Kaspersky Free Antivirus scanning

Kaspersky doesn't enable creating custom scans, unfortunately. There's nothing to match Avast Free's ability to set up multiple scan types, defining both the areas to be checked and customising the scan settings used to check them.  

The program does at least make up for these by providing plenty of global settings. You're able to define what each scan type will inspect and how the program does it, set exclusions to minimise false alarms, adjust performance settings to optimise speed or battery life, password-protect Kaspersky to prevent others changing its settings, and export those settings for use on other computers.  

Right-clicking an executable file in Explorer gives you the usual option to scan it for viruses, but you can also ask Kaspersky to display its reputation. This includes details like when the file was first seen and the number of other Kaspersky users who have it, all very useful clues when you're trying to understand if a file is dangerous or not. (You can check this out without installing Kaspersky by going to its whitelisted site list.)

Kaspersky Free Antivirus also includes a capable web filtering layer to block access to malicious websites. The engine checks for malware and runs a real-time check to detect phishing sites, and in our experience both functions work very well.  

The only remaining feature we could find was a simple on-screen keyboard which may allow you to enter user names, passwords or other confidential information without it being logged by malware. This can't offer any guarantees - if malware has managed to install itself on your system then you're in all kinds of trouble, whether you use the keyboard or not - but it's still a welcome, if small addition to the package. 

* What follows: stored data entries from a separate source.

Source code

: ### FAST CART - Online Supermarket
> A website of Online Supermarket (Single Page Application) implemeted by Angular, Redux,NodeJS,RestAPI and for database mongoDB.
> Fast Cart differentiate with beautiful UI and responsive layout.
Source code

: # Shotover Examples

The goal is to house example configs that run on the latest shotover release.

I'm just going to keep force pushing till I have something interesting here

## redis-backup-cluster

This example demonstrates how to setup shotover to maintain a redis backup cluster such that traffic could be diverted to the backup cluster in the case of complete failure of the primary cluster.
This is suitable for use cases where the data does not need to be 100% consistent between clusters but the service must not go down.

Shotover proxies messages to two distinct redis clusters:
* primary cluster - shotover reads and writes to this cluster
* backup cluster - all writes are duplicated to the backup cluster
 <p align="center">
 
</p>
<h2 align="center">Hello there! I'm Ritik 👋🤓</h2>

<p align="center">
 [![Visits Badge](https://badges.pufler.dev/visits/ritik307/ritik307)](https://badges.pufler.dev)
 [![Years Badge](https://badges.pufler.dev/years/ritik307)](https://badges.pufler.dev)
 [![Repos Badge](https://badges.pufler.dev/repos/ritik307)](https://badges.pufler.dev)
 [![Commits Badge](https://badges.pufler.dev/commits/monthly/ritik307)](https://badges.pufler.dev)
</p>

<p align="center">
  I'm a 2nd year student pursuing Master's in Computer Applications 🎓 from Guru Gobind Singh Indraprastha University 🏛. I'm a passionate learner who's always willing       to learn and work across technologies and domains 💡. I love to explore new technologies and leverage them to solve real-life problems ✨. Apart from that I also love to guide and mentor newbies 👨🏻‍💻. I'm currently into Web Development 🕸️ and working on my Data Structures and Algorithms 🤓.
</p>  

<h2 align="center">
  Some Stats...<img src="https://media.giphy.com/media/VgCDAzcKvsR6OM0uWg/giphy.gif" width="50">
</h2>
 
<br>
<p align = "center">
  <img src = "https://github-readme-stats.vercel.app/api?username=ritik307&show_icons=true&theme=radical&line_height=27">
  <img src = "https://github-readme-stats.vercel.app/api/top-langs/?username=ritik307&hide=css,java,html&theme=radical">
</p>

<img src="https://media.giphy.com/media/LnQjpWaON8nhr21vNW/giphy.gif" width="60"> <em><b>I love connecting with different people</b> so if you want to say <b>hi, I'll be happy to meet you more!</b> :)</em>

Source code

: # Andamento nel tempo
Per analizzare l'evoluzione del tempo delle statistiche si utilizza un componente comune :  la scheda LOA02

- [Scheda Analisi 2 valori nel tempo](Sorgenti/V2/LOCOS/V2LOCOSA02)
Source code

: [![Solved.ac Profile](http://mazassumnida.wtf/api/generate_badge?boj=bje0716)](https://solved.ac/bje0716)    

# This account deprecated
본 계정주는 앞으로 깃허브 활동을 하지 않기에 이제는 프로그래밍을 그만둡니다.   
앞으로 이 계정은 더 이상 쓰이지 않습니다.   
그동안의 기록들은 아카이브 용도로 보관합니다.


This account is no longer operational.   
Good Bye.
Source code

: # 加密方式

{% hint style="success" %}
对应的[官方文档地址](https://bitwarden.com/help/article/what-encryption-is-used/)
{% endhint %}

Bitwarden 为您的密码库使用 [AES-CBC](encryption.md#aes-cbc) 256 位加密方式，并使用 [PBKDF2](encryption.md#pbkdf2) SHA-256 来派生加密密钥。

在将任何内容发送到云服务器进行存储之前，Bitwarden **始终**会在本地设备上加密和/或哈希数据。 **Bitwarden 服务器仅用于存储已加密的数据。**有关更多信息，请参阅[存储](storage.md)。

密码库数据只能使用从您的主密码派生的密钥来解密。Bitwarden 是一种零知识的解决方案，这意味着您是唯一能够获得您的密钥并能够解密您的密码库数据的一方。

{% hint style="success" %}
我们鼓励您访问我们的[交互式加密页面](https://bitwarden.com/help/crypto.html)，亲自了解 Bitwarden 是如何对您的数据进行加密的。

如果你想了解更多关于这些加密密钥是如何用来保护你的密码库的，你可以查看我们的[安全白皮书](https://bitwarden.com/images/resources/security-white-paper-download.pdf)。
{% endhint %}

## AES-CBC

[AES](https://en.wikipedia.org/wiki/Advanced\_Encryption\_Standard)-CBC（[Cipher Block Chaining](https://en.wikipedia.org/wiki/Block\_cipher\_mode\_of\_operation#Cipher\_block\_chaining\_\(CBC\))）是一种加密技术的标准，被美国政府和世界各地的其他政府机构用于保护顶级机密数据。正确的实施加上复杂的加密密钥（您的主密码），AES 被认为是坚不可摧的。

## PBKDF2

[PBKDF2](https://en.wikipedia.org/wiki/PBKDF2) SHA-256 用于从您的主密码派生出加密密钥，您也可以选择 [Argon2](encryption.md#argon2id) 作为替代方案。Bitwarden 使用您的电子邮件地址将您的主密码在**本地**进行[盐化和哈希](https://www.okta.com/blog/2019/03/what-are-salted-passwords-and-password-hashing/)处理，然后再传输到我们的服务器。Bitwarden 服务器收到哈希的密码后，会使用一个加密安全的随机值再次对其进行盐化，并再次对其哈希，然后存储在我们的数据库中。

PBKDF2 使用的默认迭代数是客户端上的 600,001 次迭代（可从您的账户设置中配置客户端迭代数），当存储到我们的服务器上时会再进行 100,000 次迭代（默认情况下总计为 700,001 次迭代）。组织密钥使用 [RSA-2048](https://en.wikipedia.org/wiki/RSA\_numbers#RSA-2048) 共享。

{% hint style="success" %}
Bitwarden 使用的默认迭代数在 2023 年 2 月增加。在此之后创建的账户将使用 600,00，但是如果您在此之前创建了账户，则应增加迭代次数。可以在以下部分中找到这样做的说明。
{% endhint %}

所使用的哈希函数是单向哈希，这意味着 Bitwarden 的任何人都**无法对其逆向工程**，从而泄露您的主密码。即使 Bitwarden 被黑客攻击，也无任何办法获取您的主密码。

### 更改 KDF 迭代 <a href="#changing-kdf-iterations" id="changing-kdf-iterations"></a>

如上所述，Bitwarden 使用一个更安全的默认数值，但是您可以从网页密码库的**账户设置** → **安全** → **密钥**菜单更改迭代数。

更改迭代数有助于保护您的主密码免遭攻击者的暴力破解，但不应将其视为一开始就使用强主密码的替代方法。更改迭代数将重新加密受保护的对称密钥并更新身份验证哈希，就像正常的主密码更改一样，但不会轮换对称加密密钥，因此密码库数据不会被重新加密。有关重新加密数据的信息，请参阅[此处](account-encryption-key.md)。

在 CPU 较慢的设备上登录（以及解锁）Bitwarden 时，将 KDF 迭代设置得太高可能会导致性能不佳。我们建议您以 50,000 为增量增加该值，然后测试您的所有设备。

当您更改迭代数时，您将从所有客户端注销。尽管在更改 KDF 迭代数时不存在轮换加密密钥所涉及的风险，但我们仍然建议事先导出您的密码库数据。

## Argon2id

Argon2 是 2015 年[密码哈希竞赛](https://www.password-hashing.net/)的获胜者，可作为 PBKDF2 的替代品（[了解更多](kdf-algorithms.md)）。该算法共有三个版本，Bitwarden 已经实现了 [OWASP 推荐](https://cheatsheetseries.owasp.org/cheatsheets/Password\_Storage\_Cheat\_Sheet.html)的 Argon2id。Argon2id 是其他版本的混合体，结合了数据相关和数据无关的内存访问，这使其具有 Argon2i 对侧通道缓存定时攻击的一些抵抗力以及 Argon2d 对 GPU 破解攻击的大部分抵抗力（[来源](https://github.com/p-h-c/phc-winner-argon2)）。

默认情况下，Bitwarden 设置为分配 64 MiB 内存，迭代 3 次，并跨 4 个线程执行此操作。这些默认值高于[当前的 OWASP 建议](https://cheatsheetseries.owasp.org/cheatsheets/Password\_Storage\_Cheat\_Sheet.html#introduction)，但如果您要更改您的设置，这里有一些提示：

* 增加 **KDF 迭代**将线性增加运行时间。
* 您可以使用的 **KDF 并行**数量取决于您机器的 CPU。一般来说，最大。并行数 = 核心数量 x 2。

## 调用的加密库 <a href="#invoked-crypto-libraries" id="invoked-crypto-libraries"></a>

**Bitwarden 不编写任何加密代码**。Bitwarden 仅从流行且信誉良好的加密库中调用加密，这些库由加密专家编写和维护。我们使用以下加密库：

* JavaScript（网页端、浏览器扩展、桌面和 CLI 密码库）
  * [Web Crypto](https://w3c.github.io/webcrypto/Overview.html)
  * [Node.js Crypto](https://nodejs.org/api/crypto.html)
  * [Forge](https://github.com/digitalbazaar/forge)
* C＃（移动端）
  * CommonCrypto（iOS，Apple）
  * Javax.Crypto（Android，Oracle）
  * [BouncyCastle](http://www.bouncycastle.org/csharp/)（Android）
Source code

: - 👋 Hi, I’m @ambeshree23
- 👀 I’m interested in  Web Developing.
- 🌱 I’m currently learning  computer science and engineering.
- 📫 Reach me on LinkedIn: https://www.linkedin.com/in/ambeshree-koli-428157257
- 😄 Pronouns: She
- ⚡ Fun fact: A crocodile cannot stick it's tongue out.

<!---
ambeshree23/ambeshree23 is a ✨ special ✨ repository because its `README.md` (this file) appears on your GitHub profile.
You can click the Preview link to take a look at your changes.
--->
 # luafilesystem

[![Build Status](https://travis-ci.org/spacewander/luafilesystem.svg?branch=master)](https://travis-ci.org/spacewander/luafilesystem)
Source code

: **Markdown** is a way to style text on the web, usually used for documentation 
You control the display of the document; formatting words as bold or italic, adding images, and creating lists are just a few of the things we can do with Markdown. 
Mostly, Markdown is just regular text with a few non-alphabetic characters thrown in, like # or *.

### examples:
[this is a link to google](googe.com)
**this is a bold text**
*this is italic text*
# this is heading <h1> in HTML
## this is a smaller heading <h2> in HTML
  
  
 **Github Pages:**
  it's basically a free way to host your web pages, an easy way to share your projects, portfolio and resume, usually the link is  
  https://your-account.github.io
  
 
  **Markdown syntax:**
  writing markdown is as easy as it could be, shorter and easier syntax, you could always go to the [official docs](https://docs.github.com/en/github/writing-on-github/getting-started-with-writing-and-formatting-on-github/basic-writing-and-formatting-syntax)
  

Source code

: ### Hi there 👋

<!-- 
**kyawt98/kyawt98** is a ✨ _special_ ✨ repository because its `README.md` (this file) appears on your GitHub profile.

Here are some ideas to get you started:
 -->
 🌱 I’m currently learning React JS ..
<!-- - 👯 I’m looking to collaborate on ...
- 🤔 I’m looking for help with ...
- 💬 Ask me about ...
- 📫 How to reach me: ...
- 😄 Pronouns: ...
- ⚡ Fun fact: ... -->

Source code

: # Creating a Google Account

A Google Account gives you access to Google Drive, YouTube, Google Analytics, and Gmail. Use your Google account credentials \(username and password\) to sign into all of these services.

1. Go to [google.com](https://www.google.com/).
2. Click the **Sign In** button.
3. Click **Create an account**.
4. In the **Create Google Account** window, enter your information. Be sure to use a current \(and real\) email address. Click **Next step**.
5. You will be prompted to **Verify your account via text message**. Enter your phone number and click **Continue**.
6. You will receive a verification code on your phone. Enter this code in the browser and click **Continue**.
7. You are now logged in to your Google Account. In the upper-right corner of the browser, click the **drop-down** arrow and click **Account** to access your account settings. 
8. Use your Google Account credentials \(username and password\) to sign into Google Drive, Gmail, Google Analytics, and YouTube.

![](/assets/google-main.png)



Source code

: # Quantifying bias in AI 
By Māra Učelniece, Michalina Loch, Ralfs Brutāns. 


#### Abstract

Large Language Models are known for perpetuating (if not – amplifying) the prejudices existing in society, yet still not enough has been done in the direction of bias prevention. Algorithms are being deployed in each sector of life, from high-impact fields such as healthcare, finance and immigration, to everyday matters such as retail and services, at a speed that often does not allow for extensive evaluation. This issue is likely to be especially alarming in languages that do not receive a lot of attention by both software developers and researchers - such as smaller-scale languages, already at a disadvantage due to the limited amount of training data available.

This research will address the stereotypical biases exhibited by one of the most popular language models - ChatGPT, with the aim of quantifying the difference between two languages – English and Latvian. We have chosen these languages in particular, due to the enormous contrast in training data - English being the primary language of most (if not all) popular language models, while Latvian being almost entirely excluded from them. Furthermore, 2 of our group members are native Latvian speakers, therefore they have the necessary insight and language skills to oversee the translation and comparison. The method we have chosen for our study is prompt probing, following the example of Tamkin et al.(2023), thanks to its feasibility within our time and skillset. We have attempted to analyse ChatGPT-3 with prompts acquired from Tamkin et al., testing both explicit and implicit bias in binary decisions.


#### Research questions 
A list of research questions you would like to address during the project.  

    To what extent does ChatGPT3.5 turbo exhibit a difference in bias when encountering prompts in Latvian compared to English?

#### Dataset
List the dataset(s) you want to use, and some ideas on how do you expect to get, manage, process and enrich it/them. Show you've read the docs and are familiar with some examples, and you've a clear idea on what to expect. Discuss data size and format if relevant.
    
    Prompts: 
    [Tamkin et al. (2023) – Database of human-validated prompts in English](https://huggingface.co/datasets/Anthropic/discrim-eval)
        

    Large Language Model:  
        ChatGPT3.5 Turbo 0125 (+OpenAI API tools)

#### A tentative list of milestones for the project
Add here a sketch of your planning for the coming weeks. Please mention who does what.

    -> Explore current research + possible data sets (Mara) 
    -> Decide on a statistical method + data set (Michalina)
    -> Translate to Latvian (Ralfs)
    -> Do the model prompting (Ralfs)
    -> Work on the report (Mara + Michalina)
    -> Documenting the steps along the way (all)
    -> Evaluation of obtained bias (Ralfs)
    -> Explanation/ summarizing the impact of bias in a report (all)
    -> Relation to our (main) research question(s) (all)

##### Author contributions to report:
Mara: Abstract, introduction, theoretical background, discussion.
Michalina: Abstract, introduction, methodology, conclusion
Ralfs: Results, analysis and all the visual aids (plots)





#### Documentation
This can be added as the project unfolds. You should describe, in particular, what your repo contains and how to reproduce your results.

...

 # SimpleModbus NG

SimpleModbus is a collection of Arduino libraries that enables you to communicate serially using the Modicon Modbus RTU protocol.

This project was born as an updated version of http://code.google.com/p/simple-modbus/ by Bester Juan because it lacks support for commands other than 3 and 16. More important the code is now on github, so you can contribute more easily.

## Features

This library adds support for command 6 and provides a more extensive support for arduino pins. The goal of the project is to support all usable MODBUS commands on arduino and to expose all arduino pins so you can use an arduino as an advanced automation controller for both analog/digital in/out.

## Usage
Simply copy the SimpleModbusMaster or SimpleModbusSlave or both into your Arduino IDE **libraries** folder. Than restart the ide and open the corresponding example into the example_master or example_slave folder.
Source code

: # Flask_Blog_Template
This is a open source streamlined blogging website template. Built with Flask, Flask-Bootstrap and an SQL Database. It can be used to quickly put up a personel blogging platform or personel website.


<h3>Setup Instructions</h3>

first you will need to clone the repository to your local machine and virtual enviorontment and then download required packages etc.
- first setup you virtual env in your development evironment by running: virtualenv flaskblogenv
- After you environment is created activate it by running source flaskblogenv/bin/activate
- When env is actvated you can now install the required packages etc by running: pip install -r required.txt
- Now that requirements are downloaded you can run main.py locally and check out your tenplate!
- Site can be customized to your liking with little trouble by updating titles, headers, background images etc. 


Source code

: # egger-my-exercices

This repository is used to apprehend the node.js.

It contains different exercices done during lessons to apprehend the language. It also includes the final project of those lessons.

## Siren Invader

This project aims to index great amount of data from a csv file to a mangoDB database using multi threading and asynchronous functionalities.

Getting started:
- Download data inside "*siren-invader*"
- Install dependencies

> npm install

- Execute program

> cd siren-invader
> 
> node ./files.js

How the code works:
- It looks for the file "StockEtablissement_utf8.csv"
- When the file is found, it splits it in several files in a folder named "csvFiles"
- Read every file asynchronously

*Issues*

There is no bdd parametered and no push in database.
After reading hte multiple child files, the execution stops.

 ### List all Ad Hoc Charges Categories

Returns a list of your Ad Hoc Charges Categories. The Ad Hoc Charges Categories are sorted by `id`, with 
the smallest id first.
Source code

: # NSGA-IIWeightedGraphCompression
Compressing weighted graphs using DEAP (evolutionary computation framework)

Kaspersky Free Antivirus settings


Kaspersky products have a strong record for accuracy and consistency with all the major testing labs.  

AV-Comparatives' Real-World Protection Test, for instance, is a comprehensive benchmark of how well an antivirus can keep you safe from known and undiscovered threats. The two summary reports for 2016 saw Kaspersky gain fourth and fifth places out of 21 with 99.7% and 99.8% protection rates, while 2017 saw the company score a third (99.8%) and seventh place (99.7%).   

This isn't quite market-leading, but it's not far away, and the consistency suggests you'll be able to rely on Kaspersky in the long term.  

In another notable plus, AV-Comparatives found Kaspersky raised exceptionally few false alarms, just six over all of 2016 and 2017. To put that in perspective, Trend Micro outperformed Kaspersky in three of the four tests, but its false alarm total was 189.  

Test procedures vary between labs, but AV-Test reports tell much the same story. Kaspersky has received top marks and a Top Product award for every Windows 7 and 10 test since October 2016, and the report also highlighted the very low number of false alarms: just two in the last four Windows 10 tests (the industry average was 24.)  

These tests were based on Kaspersky Internet Security rather than Free Antivirus, so the results need to be interpreted with a little care. The core antivirus engine and web filter are the same, though, and overall it's clear that Kaspersky offers better, more consistent and reliable detection rates than most.

Final Verdict 

A very basic and stripped-back product, but you still get all the core antivirus essentials and they do a great job of keeping you safe.